Avant-première
Marché de l'art

Les artistes nommés pour le prix Marcel Duchamp 2020 : Enrique Ramírez

Pour la troisième année, The Art Newspaper est partenaire du prix Marcel Duchamp, dont nous présentons les quatre projets exposés au Centre Pompidou, à Paris. Le nom du 20e lauréat sera annoncé le 19 octobre.

Enrique Ramirez – Portrait. © Courtesy de l’artiste et Michel Rein, Paris/Brussels Photo : Florian Kleinefenn.

Né en 1979 à Santiago, au Chili, Enrique Ramírez a étudié la musique populaire et le cinéma dans son pays natal avant d’intégrer en 2007 le Fresnoy-Studio national des arts contemporains (Tourcoing). Il vit et travaille à Paris et Santiago. À travers l’installation, la vidéo et la photographie, son travail traite de sujets universels liés à son parcours personnel : voyages, immigration, aléas de l’histoire, construction de la mémoire… Ses vastes paysages naturels sont autant d’espaces géo-poétiques destinés à susciter l’imagination, la déambulation mentale.

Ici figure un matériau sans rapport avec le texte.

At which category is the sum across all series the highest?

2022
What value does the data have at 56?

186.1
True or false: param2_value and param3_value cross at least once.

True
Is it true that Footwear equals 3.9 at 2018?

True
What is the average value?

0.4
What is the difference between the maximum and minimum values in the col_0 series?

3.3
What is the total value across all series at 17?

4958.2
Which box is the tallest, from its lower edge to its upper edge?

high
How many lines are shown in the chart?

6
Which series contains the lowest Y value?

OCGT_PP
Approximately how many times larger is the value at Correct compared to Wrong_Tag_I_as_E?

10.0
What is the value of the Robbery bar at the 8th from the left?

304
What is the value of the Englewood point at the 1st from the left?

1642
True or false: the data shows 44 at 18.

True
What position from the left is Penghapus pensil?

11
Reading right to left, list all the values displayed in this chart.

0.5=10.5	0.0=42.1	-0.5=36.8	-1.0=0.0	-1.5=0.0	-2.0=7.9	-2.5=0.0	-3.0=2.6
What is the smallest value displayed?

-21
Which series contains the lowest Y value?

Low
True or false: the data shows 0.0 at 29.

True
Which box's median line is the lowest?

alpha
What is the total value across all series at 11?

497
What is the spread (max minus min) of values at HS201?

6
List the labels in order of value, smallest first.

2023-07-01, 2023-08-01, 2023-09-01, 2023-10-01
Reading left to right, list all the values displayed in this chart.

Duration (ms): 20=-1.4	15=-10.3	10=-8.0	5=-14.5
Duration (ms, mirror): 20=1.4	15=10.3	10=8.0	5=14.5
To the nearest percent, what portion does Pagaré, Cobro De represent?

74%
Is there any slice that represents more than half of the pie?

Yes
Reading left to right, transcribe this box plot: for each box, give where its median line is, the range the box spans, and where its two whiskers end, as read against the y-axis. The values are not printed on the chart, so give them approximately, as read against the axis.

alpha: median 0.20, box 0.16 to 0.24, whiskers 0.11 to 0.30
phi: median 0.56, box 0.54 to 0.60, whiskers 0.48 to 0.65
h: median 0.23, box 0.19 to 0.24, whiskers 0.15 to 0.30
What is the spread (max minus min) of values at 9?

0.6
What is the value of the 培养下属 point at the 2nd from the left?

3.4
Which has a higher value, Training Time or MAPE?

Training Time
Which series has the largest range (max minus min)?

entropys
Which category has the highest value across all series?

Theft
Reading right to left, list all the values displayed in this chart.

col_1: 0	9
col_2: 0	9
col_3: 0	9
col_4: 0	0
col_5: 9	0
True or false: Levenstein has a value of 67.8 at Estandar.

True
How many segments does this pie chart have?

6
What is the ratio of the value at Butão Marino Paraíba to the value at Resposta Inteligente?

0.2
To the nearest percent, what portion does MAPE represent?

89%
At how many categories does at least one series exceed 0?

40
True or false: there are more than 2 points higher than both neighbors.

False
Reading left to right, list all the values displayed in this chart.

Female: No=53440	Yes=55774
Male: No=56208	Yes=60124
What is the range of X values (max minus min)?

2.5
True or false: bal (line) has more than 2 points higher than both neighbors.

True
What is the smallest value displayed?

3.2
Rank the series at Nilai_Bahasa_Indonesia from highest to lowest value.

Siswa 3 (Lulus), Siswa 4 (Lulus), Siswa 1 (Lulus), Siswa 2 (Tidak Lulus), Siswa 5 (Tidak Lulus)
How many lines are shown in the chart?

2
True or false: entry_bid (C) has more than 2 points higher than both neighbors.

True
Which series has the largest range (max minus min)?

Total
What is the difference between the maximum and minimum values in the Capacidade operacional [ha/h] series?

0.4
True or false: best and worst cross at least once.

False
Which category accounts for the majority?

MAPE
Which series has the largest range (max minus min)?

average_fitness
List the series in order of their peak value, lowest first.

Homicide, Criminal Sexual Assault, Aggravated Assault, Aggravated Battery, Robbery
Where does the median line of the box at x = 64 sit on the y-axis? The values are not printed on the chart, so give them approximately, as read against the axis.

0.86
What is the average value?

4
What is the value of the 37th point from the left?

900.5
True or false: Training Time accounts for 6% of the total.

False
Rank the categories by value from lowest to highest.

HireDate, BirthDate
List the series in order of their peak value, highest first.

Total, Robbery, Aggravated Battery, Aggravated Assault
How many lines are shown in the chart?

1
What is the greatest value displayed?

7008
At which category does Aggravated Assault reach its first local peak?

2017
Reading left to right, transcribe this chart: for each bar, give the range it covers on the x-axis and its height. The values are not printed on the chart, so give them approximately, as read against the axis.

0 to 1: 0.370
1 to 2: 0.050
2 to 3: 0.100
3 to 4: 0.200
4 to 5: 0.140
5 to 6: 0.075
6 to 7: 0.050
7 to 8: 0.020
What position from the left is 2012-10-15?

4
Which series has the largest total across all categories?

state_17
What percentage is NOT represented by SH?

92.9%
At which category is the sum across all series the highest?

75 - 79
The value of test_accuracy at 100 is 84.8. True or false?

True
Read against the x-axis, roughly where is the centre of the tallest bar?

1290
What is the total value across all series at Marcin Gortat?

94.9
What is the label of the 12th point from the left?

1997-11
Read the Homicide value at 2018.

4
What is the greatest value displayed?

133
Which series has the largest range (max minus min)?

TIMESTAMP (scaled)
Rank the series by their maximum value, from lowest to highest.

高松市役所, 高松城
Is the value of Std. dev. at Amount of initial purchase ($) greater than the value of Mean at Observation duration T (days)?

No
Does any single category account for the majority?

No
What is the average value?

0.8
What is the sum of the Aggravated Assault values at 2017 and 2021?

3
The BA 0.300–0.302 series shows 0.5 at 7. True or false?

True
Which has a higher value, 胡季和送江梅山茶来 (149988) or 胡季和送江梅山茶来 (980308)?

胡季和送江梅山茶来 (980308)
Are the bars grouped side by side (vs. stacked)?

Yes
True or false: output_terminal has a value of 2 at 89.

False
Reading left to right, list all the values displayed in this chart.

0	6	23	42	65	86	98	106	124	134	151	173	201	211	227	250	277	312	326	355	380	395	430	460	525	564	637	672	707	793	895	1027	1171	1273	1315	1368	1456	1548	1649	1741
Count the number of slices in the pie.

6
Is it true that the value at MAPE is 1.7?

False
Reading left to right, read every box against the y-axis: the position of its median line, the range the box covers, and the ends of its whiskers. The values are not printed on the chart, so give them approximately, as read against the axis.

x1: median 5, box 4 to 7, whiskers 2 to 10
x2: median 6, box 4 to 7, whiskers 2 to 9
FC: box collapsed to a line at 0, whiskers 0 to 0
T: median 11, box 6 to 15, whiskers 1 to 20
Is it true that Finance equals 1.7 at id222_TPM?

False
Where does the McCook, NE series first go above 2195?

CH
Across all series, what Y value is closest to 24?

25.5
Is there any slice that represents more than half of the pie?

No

Incertains, 2020 Vues de l’exposition Prix Marcel Duchamp 2020, Centre Pompidou, Paris, 2020-2021. Courtesy the artist and Michel Rein, Paris/Brussels , D.R.

Le projet présenté au Centre Pompidou invite à imaginer le regard comme doté du pouvoir de franchir les obstacles et pénétrer les profondeurs de l’histoire. « Marcel Duchamp disait que le regard pénètre la matière sans la briser, rappelle l’artiste. L’incertitude repousse les limites du monde, parce que nous acceptons de réapprendre à vivre le paysage qui nous entoure, d’entendre à nouveau la vie qui palpite en s’accrochant à ce qu’elle trouve. Comme un homme en mer agrippé à son bateau, nous nous accrochons aujourd’hui à ce monde troublé, à l’incertitude de la vie, mais aussi à son pouvoir de construire la nouvelle histoire qui se crée entre nous. Je considère l’incertitude comme un moyen de vaincre la peur, de parcourir le désert imaginaire qui nous accompagne lors des nuits les plus noires et les plus paisibles, mais sûrement aussi, paradoxalement, les plus illuminées par un faisceau de questions. Nous pouvons prendre un bateau, ou tout simplement marcher, voler ! Allez-y ! Mais pour aller loin, il faut franchir de nombreux murs… à moins de fermer les yeux pour traverser la matière sans la briser. Fermer les yeux est un acte de confiance envers le monde… »

Notamment exposé au Pavillon international de la 57e Biennale de Venise en 2017, à la 13e Biennale de La Havane, au Palais de Tokyo et au Jeu de Paume à Paris, et conservé dans de nombreuses collections particulières et muséales, le travail d’Enrique Ramírez est représenté par les galeries Michel Rein (Paris, Bruxelles) et Die Ecke (Santiago du Chili).